Data records:
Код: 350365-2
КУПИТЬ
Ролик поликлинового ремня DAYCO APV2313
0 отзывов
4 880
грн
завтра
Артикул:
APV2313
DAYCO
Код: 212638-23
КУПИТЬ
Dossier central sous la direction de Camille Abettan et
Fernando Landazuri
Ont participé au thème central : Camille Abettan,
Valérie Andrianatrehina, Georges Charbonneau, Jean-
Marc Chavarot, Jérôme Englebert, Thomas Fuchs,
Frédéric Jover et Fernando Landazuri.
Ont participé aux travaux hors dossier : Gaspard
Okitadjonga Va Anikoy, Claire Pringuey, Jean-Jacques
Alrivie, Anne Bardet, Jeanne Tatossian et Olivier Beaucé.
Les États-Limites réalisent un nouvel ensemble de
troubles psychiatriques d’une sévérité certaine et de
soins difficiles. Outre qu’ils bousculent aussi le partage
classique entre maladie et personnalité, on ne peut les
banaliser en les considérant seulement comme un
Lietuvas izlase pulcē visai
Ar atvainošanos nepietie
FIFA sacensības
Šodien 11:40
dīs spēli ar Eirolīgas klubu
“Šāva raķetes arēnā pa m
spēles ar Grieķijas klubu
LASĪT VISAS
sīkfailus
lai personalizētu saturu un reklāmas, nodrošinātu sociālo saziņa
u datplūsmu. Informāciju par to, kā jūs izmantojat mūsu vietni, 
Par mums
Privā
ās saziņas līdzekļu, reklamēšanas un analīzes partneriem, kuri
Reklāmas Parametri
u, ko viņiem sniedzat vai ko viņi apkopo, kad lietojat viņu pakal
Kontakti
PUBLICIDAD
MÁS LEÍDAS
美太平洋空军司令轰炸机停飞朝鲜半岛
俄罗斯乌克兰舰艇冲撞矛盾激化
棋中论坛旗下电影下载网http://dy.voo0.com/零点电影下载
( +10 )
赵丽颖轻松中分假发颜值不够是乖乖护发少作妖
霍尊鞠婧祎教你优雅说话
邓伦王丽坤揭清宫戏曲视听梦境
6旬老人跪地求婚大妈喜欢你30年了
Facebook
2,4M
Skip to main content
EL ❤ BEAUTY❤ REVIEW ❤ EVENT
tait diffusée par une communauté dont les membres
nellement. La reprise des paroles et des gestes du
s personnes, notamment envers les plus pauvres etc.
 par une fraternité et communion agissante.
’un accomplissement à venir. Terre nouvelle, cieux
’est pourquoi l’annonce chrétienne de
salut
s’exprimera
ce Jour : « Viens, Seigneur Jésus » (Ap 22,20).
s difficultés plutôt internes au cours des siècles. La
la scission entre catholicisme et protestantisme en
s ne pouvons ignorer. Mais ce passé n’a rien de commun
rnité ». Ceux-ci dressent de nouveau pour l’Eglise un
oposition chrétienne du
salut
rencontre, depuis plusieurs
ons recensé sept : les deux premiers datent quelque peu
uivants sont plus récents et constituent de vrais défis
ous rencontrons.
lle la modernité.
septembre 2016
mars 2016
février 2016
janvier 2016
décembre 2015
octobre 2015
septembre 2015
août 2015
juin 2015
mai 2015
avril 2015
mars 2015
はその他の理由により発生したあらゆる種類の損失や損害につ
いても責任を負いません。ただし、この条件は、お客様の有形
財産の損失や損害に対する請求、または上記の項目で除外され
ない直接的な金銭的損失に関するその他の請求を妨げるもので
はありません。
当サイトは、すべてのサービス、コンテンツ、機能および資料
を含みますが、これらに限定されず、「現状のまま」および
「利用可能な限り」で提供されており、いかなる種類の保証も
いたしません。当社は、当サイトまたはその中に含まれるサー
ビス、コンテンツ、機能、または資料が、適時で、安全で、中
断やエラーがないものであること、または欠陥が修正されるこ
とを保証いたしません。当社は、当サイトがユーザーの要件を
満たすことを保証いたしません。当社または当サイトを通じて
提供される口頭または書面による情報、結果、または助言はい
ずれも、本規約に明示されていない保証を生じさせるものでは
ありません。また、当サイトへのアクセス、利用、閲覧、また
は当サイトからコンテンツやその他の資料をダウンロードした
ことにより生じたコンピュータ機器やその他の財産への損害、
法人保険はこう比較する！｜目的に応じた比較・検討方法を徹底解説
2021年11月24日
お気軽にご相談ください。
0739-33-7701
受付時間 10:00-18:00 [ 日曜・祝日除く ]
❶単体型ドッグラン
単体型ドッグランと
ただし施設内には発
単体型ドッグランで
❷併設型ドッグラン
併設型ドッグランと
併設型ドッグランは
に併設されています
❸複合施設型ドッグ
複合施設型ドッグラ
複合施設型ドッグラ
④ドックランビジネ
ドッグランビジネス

Brief:
Please set out every line above as a numbered list, leaving out any blank lines.

Completed exercise:
1. Код: 350365-2
2. КУПИТЬ
3. Ролик поликлинового ремня DAYCO APV2313
4. 0 отзывов
5. 4 880
6. грн
7. завтра
8. Артикул:
9. APV2313
10. DAYCO
11. Код: 212638-23
12. КУПИТЬ
13. Dossier central sous la direction de Camille Abettan et
14. Fernando Landazuri
15. Ont participé au thème central : Camille Abettan,
16. Valérie Andrianatrehina, Georges Charbonneau, Jean-
17. Marc Chavarot, Jérôme Englebert, Thomas Fuchs,
18. Frédéric Jover et Fernando Landazuri.
19. Ont participé aux travaux hors dossier : Gaspard
20. Okitadjonga Va Anikoy, Claire Pringuey, Jean-Jacques
21. Alrivie, Anne Bardet, Jeanne Tatossian et Olivier Beaucé.
22. Les États-Limites réalisent un nouvel ensemble de
23. troubles psychiatriques d’une sévérité certaine et de
24. soins difficiles. Outre qu’ils bousculent aussi le partage
25. classique entre maladie et personnalité, on ne peut les
26. banaliser en les considérant seulement comme un
27. Lietuvas izlase pulcē visai
28. Ar atvainošanos nepietie
29. FIFA sacensības
30. Šodien 11:40
31. dīs spēli ar Eirolīgas klubu
32. “Šāva raķetes arēnā pa m
33. spēles ar Grieķijas klubu
34. LASĪT VISAS
35. sīkfailus
36. lai personalizētu saturu un reklāmas, nodrošinātu sociālo saziņa
37. u datplūsmu. Informāciju par to, kā jūs izmantojat mūsu vietni, 
38. Par mums
39. Privā
40. ās saziņas līdzekļu, reklamēšanas un analīzes partneriem, kuri
41. Reklāmas Parametri
42. u, ko viņiem sniedzat vai ko viņi apkopo, kad lietojat viņu pakal
43. Kontakti
44. PUBLICIDAD
45. MÁS LEÍDAS
46. 美太平洋空军司令轰炸机停飞朝鲜半岛
47. 俄罗斯乌克兰舰艇冲撞矛盾激化
48. 棋中论坛旗下电影下载网http://dy.voo0.com/零点电影下载
49. ( +10 )
50. 赵丽颖轻松中分假发颜值不够是乖乖护发少作妖
51. 霍尊鞠婧祎教你优雅说话
52. 邓伦王丽坤揭清宫戏曲视听梦境
53. 6旬老人跪地求婚大妈喜欢你30年了
54. Facebook
55. 2,4M
56. Skip to main content
57. EL ❤ BEAUTY❤ REVIEW ❤ EVENT
58. tait diffusée par une communauté dont les membres
59. nellement. La reprise des paroles et des gestes du
60. s personnes, notamment envers les plus pauvres etc.
61.  par une fraternité et communion agissante.
62. ’un accomplissement à venir. Terre nouvelle, cieux
63. ’est pourquoi l’annonce chrétienne de
64. salut
65. s’exprimera
66. ce Jour : « Viens, Seigneur Jésus » (Ap 22,20).
67. s difficultés plutôt internes au cours des siècles. La
68. la scission entre catholicisme et protestantisme en
69. s ne pouvons ignorer. Mais ce passé n’a rien de commun
70. rnité ». Ceux-ci dressent de nouveau pour l’Eglise un
71. oposition chrétienne du
72. salut
73. rencontre, depuis plusieurs
74. ons recensé sept : les deux premiers datent quelque peu
75. uivants sont plus récents et constituent de vrais défis
76. ous rencontrons.
77. lle la modernité.
78. septembre 2016
79. mars 2016
80. février 2016
81. janvier 2016
82. décembre 2015
83. octobre 2015
84. septembre 2015
85. août 2015
86. juin 2015
87. mai 2015
88. avril 2015
89. mars 2015
90. はその他の理由により発生したあらゆる種類の損失や損害につ
91. いても責任を負いません。ただし、この条件は、お客様の有形
92. 財産の損失や損害に対する請求、または上記の項目で除外され
93. ない直接的な金銭的損失に関するその他の請求を妨げるもので
94. はありません。
95. 当サイトは、すべてのサービス、コンテンツ、機能および資料
96. を含みますが、これらに限定されず、「現状のまま」および
97. 「利用可能な限り」で提供されており、いかなる種類の保証も
98. いたしません。当社は、当サイトまたはその中に含まれるサー
99. ビス、コンテンツ、機能、または資料が、適時で、安全で、中
100. 断やエラーがないものであること、または欠陥が修正されるこ
101. とを保証いたしません。当社は、当サイトがユーザーの要件を
102. 満たすことを保証いたしません。当社または当サイトを通じて
103. 提供される口頭または書面による情報、結果、または助言はい
104. ずれも、本規約に明示されていない保証を生じさせるものでは
105. ありません。また、当サイトへのアクセス、利用、閲覧、また
106. は当サイトからコンテンツやその他の資料をダウンロードした
107. ことにより生じたコンピュータ機器やその他の財産への損害、
108. 法人保険はこう比較する！｜目的に応じた比較・検討方法を徹底解説
109. 2021年11月24日
110. お気軽にご相談ください。
111. 0739-33-7701
112. 受付時間 10:00-18:00 [ 日曜・祝日除く ]
113. ❶単体型ドッグラン
114. 単体型ドッグランと
115. ただし施設内には発
116. 単体型ドッグランで
117. ❷併設型ドッグラン
118. 併設型ドッグランと
119. 併設型ドッグランは
120. に併設されています
121. ❸複合施設型ドッグ
122. 複合施設型ドッグラ
123. 複合施設型ドッグラ
124. ④ドックランビジネ
125. ドッグランビジネス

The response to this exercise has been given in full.